Aliás, dentre os afortunados que
conseguem vencer a sua luta particular contra o câncer, ou qualquer outra doença
muito grave, se torna um senso comum reavaliar o seu contexto existencial, os
seus hábitos, seus comportamentos, suas prioridades na vida, em busca de uma
relação muito mais harmoniosa e socioambientalmente equilibrada. É lógico que
eles não vão conseguir um êxito completo nessa empreitada, porque o planeta já
está muito comprometido do ponto de vista ambiental; mas, o simples fato de
mitigar os efeitos ruins já contribui, e muito, para reduzir o potencial
cumulativo.
Não nos esqueçamos de que nada
nessa vida é de graça. O desenvolvimento, o progresso, a industrialização, a
mecanização, a robotização e tudo mais que se interconecta com esses processos,
cobra seu preço material e imaterial da sociedade e, por consequência, da nossa
própria saúde. É curioso que toneladas de lixo acumuladas por aí, por exemplo, possam
desencadear desconforto em nós; mas, não paramos para pensar sobre os resíduos que
sujam o nosso corpo por dentro. Que bradamos contra os impactos ambientais
negativos, sempre, de uma perspectiva externa a nós mesmos, como se o nosso
organismo também não fosse um modelo de ecossistema.

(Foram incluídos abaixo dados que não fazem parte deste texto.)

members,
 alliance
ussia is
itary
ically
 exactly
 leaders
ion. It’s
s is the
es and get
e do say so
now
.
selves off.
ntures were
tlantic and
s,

Como dizia Sidarta Gautama (Buda), “os homens que perdem a saúde para juntar dinheiro e depois perdem o dinheiro para recuperar a saúde; por pensarem ansiosamente no futuro, esquecem o presente, de tal forma que acabam por nem viver no presente e nem no futuro; vivem como se nunca fossem morrer e morrem como se nunca tivessem vivido”. Infelizmente, “não é sinal de saúde estar bem adaptado a uma sociedade doente” (Jiddu Krishnamurti – filósofo e escritor indiano). Assim, pensemos a respeito!